What this exercise asks:
- a) Name every software tool for wrapping code that the mailing-list post mentions.
- b) Say whether each statement agrees with the mailing-list post, answering yes or no and quoting the words that decide it. (i) The writer normally works with SWIG. (ii) The SWIG wrapper was made to explore using the project from Java. (iii) The outer loop of the test runs 50000 times.
- c) According to the mailing-list post, when did Paul Melis write the message it quotes?

[C++-sig] new to python; old to C++

Greg Landrum greg.landrum at gmail.com
Sun Nov 2 17:05:39 CET 2008


On Sat, Nov 1, 2008 at 12:48 PM, Paul Melis <paul at pecm.nl> wrote:
> I'd like to see proof of the claim that SWIG's wrapper code is
> inefficient. In my experience it is not more inefficient than what, for
> example, boost.python via Py++ provides.

I was curious about the claims of SWIG's inefficiency, so I did a
quick little experiment.

As I said in an earlier post, I normally work with boost.python, but I
have a partial, proof-of-concept SWIG wrapper for my project as well
(done to explore using the project from Java). I quickly built a
python wrapper from that and then wrote a simple test :

-------
t1 = time.time()
for i in range(50000):
    for j in range(m.getNumAtoms()):  # <- m is a wrapped object
        a = m.getAtomWithIdx(j)  # <- returns a reference to an
existing wrapped object
t2 = time.time()
print 'Part 1: %.2f'%(t2-t1)

t1 = time.time()

Dataset excerpts:
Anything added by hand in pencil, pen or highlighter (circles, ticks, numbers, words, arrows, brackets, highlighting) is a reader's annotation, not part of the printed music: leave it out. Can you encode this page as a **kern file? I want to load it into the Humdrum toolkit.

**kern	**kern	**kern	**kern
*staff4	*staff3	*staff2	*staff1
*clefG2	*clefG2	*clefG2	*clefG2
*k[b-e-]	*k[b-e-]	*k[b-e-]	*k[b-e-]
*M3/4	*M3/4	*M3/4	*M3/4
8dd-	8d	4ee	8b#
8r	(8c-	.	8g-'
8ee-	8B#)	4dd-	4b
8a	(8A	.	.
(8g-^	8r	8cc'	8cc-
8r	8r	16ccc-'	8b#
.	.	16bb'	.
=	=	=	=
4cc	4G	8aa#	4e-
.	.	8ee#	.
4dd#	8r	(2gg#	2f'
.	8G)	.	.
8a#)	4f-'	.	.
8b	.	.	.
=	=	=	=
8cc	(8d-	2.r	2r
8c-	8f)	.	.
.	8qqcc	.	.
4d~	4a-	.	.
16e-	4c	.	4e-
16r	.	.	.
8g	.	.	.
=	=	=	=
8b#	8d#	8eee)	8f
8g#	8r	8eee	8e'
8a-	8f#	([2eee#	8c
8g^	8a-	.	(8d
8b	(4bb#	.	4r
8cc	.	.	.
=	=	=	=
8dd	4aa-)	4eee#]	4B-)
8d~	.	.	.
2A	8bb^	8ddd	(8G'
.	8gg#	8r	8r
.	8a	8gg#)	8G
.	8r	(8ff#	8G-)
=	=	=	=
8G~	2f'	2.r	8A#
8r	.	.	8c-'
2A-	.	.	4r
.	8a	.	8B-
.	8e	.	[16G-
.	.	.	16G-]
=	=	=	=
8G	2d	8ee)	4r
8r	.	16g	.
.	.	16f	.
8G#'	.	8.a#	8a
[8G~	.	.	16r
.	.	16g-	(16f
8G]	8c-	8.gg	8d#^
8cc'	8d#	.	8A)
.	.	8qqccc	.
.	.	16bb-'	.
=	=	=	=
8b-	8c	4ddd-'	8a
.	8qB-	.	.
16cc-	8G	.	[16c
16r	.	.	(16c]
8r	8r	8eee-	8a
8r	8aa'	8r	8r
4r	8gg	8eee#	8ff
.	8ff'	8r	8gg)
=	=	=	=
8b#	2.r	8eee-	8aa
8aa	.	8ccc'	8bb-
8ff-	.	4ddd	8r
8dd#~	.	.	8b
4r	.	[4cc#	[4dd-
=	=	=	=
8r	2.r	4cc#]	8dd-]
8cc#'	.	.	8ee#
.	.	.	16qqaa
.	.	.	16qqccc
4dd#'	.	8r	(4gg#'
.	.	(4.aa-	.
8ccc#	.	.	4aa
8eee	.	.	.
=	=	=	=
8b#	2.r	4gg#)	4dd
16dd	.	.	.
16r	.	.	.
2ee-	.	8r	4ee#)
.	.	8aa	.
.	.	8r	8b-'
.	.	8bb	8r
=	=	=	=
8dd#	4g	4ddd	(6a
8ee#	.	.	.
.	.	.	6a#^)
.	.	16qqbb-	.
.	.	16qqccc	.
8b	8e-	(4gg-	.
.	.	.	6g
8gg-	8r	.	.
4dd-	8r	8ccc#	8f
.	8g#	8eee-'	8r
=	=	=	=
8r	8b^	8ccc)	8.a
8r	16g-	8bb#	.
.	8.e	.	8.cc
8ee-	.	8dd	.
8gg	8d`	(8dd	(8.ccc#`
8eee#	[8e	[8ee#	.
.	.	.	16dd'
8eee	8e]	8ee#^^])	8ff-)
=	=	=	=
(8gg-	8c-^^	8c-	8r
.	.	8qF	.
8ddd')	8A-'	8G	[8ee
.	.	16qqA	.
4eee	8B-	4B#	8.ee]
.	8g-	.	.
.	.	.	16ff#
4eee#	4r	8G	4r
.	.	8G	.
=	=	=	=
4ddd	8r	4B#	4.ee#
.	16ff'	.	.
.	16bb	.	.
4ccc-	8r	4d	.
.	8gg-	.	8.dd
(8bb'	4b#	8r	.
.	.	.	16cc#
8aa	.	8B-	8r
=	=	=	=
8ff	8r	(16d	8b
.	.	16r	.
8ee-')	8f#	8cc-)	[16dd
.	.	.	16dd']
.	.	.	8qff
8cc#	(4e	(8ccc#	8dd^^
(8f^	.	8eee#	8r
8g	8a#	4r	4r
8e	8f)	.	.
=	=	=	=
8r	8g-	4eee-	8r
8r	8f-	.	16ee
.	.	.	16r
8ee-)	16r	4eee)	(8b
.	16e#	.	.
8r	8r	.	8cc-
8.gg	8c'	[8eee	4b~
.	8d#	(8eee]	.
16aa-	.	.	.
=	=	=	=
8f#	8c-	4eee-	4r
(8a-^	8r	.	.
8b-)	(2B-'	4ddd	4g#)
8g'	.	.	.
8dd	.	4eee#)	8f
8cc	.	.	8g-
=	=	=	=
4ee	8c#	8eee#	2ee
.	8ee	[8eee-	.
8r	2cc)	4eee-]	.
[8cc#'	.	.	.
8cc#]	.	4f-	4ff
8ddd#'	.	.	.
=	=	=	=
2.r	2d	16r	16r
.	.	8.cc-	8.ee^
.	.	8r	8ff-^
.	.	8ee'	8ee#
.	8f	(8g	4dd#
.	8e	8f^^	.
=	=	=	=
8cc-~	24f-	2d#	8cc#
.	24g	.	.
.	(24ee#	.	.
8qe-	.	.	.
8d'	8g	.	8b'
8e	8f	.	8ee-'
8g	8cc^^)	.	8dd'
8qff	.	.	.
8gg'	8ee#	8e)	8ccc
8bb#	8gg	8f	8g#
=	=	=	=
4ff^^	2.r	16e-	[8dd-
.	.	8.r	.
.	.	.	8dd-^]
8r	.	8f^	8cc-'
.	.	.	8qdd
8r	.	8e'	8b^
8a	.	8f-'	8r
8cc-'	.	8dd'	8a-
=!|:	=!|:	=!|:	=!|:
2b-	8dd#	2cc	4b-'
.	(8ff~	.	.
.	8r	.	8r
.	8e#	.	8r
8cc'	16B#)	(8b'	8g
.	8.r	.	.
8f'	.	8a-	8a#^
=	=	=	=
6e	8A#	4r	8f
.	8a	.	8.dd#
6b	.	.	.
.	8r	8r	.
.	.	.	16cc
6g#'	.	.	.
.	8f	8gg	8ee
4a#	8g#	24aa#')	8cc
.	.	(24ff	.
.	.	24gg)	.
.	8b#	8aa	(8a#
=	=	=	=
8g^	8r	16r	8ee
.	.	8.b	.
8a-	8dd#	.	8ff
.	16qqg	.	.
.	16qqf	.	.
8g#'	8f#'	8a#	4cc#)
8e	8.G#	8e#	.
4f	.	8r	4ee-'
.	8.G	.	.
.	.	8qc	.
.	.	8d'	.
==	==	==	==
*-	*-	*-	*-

Answers for the exercise:
- a) SWIG, boost.python, Py++

- b)
(i) No: "I normally work with boost.python"
(ii) Yes: "done to explore using the project from Java"
(iii) Yes: "for i in range(50000):"

- c) Saturday, November 1, 2008, at 12:48 PM.